Picasso - Botella de Bass, clarinete, guitarra, violín, periódico y as de tréboles

Detalles
Pablo Picasso obras de arte
12 Octubre 2015
04 Agosto 2026

1914
Óleo sobre lienzo, 81 x 75 cm París, Musée National d'Art Moderne, Centre Georges Pompidou

Cuando uno se detiene ante este lienzo, la primera pregunta que surge es casi inevitable: ¿estamos ante una pintura o ante un collage? La respuesta está en la propia superficie, tratada con una técnica que imita el papier collé sin serlo: Picasso pinta directamente sobre el lienzo las texturas, las letras y los objetos que en otras obras de estos mismos años recorta y pega con papel de periódico o de tapicería. Ese juego entre lo real y lo simulado es, precisamente, uno de los rasgos que definen el llamado cubismo sintético, la fase que el artista desarrolla junto a Georges Braque entre 1912 y 1914 y que en esta obra alcanza uno de sus momentos más elaborados.

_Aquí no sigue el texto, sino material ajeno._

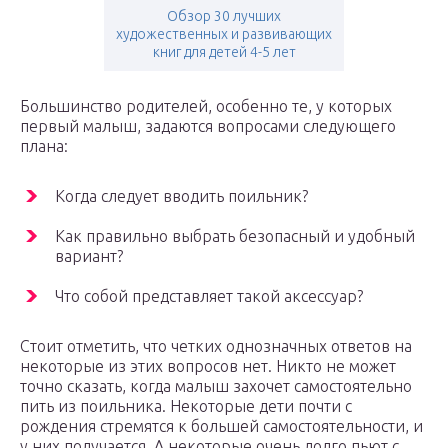
Обзор 30 лучших
художественных и развивающих
книг для детей 4-5 лет
Большинство родителей, особенно те, у которых
первый малыш, задаются вопросами следующего
плана:
Когда следует вводить поильник?
Как правильно выбрать безопасный и удобный
вариант?
Что собой представляет такой аксессуар?
Стоит отметить, что четких однозначных ответов на
некоторые из этих вопросов нет. Никто не может
точно сказать, когда малыш захочет самостоятельно
пить из поильника. Некоторые дети почти с
рождения стремятся к большей самостоятельности, и
у них получается. А некоторые очень долго пьют с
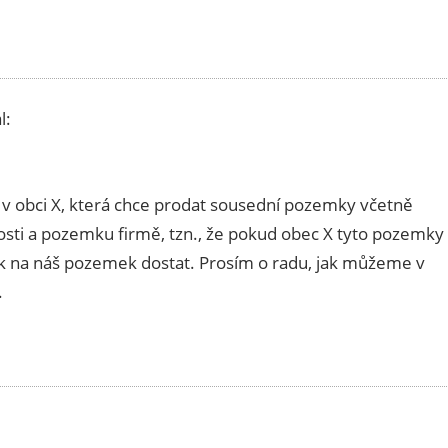
l:
 v obci X, která chce prodat sousední pozemky včetně
osti a pozemku firmě, tzn., že pokud obec X tyto pozemky
k na náš pozemek dostat. Prosím o radu, jak můžeme v
.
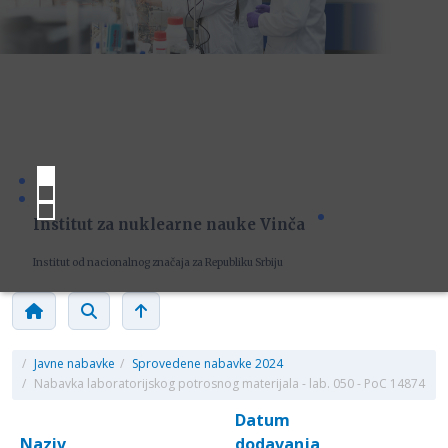
Institut za nuklearne nauke Vinča
Institut od nacionalnog značaja za Republiku Srbiju
/
Javne nabavke
/
Sprovedene nabavke 2024
/
Nabavka laboratorijskog potrosnog materijala - lab. 050 - PoC 14874
Datum
Naziv
dodavanja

La composición reúne sobre una mesa los objetos habituales del repertorio cubista de la época: una botella de cerveza Bass, cuya etiqueta roja y blanca aparece con frecuencia en los cuadros y collages de Picasso y Braque como emblema de la vida moderna de los cafés parisinos; un violín desmembrado en planos que el ojo debe recomponer; un clarinete y una guitarra, instrumentos que ambos pintores convirtieron casi en firma personal del movimiento; y, junto a ellos, un periódico del que solo se leen las letras JOU, fragmento del título Le Journal, y un naipe, el as de tréboles, símbolo del azar y de la suerte que tanto fascinaba a los artistas de vanguardia reunidos en los cafés de Montparnasse.

Lejos de la disección casi científica del cubismo analítico de 1910-1911, aquí Picasso no descompone la realidad para analizarla, sino que la reconstruye a partir de la memoria y de la forma. El violín no necesita representarse entero: basta el mástil, unas cuerdas sueltas, para que la mente del espectador reconstituya el objeto completo. Es un procedimiento cercano al de la poesía, donde una sola imagen evoca un conjunto mucho más amplio de significados.

El año 1914 marca, además, un momento decisivo tanto para Picasso como para la propia historia del cubismo. En agosto estalla la Primera Guerra Mundial y Braque, como tantos otros artistas franceses, es movilizado; su colaboración diaria con Picasso, que había dado forma al lenguaje cubista durante casi seis años, se interrumpe de manera abrupta. Picasso, de nacionalidad española, permanece en París, y obras como esta representan uno de los últimos ecos de aquel diálogo intenso entre los dos pintores antes de que la guerra dispersara a toda una generación de artistas.

La paleta, más rica en matices que en las fases más austeras del cubismo analítico, y la inclusión de motivos populares como los naipes o las etiquetas comerciales, anuncian ya el gusto por lo decorativo y lo lúdico que Picasso desarrollará en los años veinte. ¿Qué hace que esta obra siga fascinando más de un siglo después? Quizá su capacidad de convertir los objetos más triviales de una mesa de café en un ejercicio de pura inteligencia visual, donde cada fragmento reconocible obliga al espectador a completar mentalmente la escena, convirtiéndolo en parte activa de la composición.

Conservada hoy en el Centre Georges Pompidou de París, la pintura es un testimonio depurado de uno de los capítulos más influyentes del arte del siglo XX: aquel en el que Picasso y Braque demostraron que la pintura podía hablar el mismo lenguaje fragmentario y alusivo que la vida moderna que la rodeaba.

El procedimiento que aquí despliega Picasso tendrá una influencia decisiva mucho más allá del propio cubismo. Al introducir en la alta pintura objetos y motivos tomados directamente de la vida comercial y cotidiana, una etiqueta de cerveza, el titular de un periódico, un naipe de baraja, Picasso y Braque abren un camino que recorrerán después movimientos tan distintos entre sí como el dadaísmo, con sus ensamblajes de materiales encontrados, o, ya a mediados del siglo XX, el arte pop, que llevará hasta sus últimas consecuencias esa fascinación por la imaginería publicitaria y de consumo. En ese sentido, esta pequeña composición de mesa de café contiene, en germen, buena parte de las estrategias que definirán el arte de vanguardia durante décadas.